Even after India, the quantity of servants employed in such a household as this is very impressive. Besides a number who are with the Vakil in Tihran, there are the nazr or steward, who under the master is supreme, cooks and their assistants, table servants, farāshes, who are sweepers and message-runners, in any number, pipe-bearers, coffee and ice-makers, plate-cleaners, washermen, lamp-cleaners, who are also lantern-bearers, a head groom, with a groom for each horse under him, and a number more, over forty in all, receiving, if paid at the usual rate of wages in Kirmanshah, which is a cheap place, from sixty krans a month down to twenty, the kran being now about 8d. These wages do not represent the actual gains of a servant, for he is entitled to perquisites, which are chiefly in the form of commissions on things bought and sold by his master, and which are regarded as legitimate if they do not exceed 10 per cent. It is of no use to fight again this "modakel," or to vex one's soul in any way about it. Persians have to submit to it as well as Europeans. Hadji has endeavoured to extract from 50 to 80 per cent on purchases made by him for me, but this is thought an outrage.

This modakel applies to all bargains. If a charvadar (no longer a katirgi) is hired, he has to pay one's servant 10 per cent on the contract price. If I sell a horse, my servant holds out for a good price, and takes his 10 per cent, and the same thing applies to a pair of shoes, or a pound of tea, or a chicken, or a bottle of milk. The system comes down from the highest quarters. The price paid by the governor of a province to the Shah is but the Shah's modakel, and when a governor farms the taxes for 60,000 tumans and sells them for 80,000, the difference is his modakel, and so it goes on through all official transactions and appointments, and is a fruitful source of grinding oppression, and of inefficiency in the army and other departments. The servant, poor fellow, may stop at 10 per cent, but the Shah's servant may think himself generous if he hesitates at 50 per cent. I have heard it said that when the late Shah was dying he said to the present sovereign: "If you would sit long upon the throne, see that there is only one spoon among ten men," and that the system represented by this speech is faithfully carried out.

I. L. B.

LETTER VI

Kirmanshah, Feb. 2.

On January 28 there was a tremendous snowfall, and even before that the road to Hamadan, which was our possible route, had been blocked for some days. The temperature has now risen to 31°, with a bitter wind, and much snow in the sky. The journey does not promise well. Two of the servants have been ill. I am not at all well, and the reports of the difficulties farther on are rather serious. These things are certain,—that the marches are very long, and without any possibility of resting en route owing to mud or snow, and that the food and accommodation will be horrible.

Hadji is turning out very badly. He has fever now, poor fellow, and is even more useless than usual. Abdul Rahim does not like him to interpret, and calls him "the savage." He does no work, and is both dirty and dishonest. The constant use of pious phrases is not a good sign either of Moslem or Christian. I told him this morning that I could not eat from so dirty a plate. "God is great," he quietly answered. He broke my trestle bed by not attending to directions, and when I pointed out what he had done, he answered, "God knows all, God ordains all things." It is really exasperating.

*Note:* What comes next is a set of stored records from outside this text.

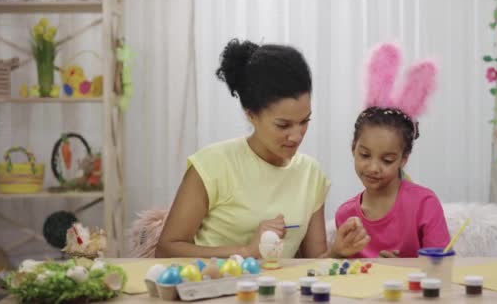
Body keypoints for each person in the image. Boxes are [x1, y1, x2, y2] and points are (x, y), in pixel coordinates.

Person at [156, 38, 369, 259]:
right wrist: (246, 251)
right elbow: (166, 250)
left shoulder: (311, 174)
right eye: (283, 125)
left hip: (279, 292)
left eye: (305, 121)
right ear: (251, 114)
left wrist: (336, 252)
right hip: (216, 289)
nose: (297, 136)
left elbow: (312, 265)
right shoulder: (212, 165)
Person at [335, 43, 450, 258]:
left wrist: (404, 269)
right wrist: (337, 252)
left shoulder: (425, 204)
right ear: (353, 148)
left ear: (403, 159)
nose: (373, 167)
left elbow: (441, 268)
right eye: (365, 155)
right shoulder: (345, 214)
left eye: (387, 160)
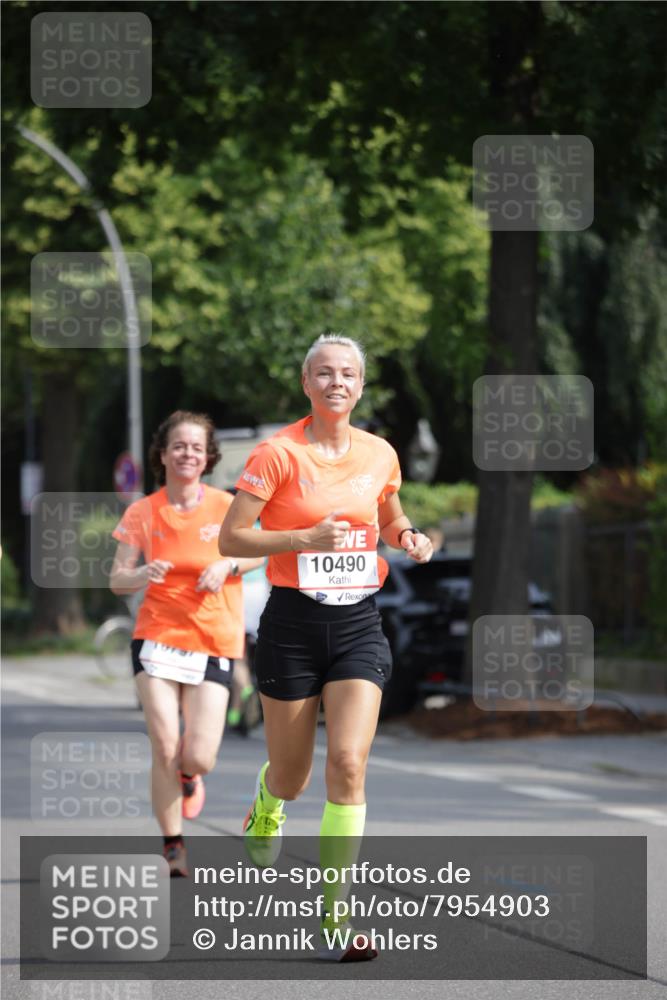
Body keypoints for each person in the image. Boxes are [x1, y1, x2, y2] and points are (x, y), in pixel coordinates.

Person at [219, 334, 433, 959]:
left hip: (359, 623)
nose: (336, 382)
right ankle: (267, 803)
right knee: (293, 777)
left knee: (348, 764)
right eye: (323, 373)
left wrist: (410, 536)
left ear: (360, 387)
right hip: (292, 625)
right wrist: (303, 538)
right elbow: (234, 539)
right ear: (306, 384)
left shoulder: (380, 453)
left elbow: (390, 518)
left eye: (348, 374)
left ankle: (335, 915)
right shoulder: (277, 454)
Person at [110, 411, 262, 877]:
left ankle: (190, 775)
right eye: (179, 445)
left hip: (212, 637)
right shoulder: (143, 511)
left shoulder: (225, 506)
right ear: (163, 453)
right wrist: (139, 574)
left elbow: (261, 550)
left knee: (197, 754)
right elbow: (117, 578)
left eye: (197, 447)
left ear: (208, 457)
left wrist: (228, 567)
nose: (188, 454)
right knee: (164, 742)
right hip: (156, 635)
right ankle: (173, 844)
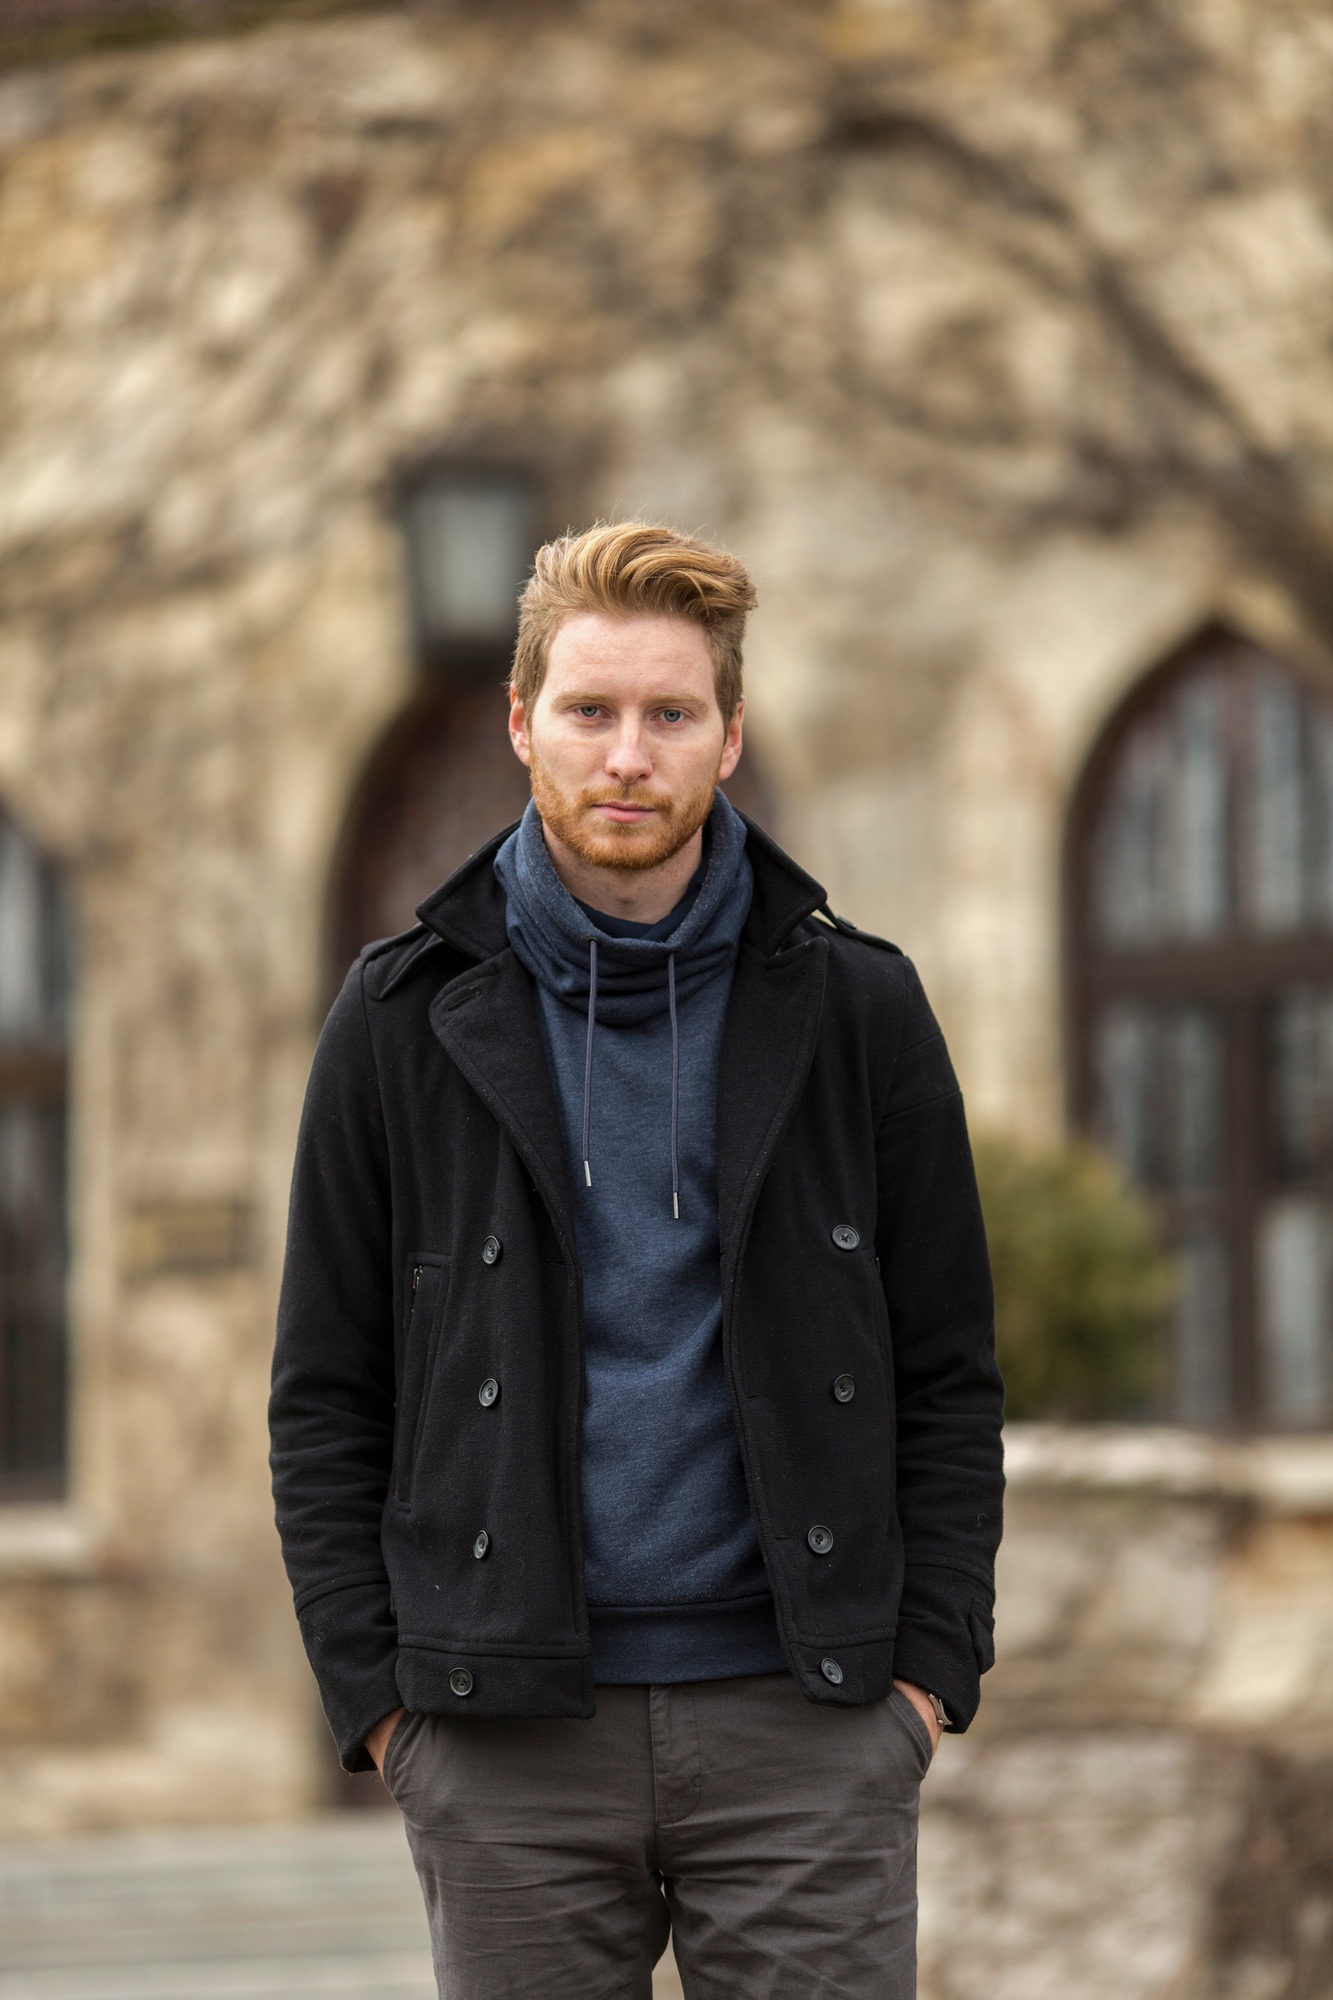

It is necessary to procure an additional outfit for the journey—a slow process—masks lined with flannel, sheepskin bags for the feet, the thick felt coats of the country for all the servants, additional blankets, kajawehs for me, and saddle-horses. The marches will frequently be from twenty to thirty miles in length, and the fatigue of riding them at a foot's pace when one cannot exchange riding for walking will be so great that I have had a pair of kajawehs made in which to travel when I am tired of the mule. These panniers are oblong wooden boxes, eighteen inches high, with hoops over them for curtains. One hangs on each side of the mule on a level with his back, and they are mounted, i.e. they are scrambled into from the front by a ladder, which is carried between them. Most women and some men travel in them. They are filled up with quilts and cushions. The mule which is to carry them is a big and powerful animal, and double price is charged for him.

Horses are very good and cheap here. A pure Arab can be bought for £14, and a cross between an Arab and a Kurdish horse—a breed noted for endurance—for even less. But to our thinking they are small, never exceeding fifteen hands. The horses of the Kirmanshah province are esteemed everywhere, and there is a steady drain upon them for the Indian market. The stud of three horses requires a groom, and Abdul Rahim is sending a sowar, who looks a character, to attend us to Tihran. A muleteer, remarkable in appearance and beauty, and twelve fine mules have been engaged. The sowar and several other men have applied to me for medicine, having fearful coughs, etc., but I have not been fortunate enough to cure them, as their maladies chiefly require good feeding, warm bedding, and poultices, which are unattainable. It is pitiable to see the poor shivering in their thin cotton clothes in such weather. The men make shift with the seamless felt coats—more cloaks than coats, with long bag-like sleeves tapering to the size of a glove but with a slit midway, through which the hands can be protruded when need arises. The women have no outer garment but the thin cotton chadar.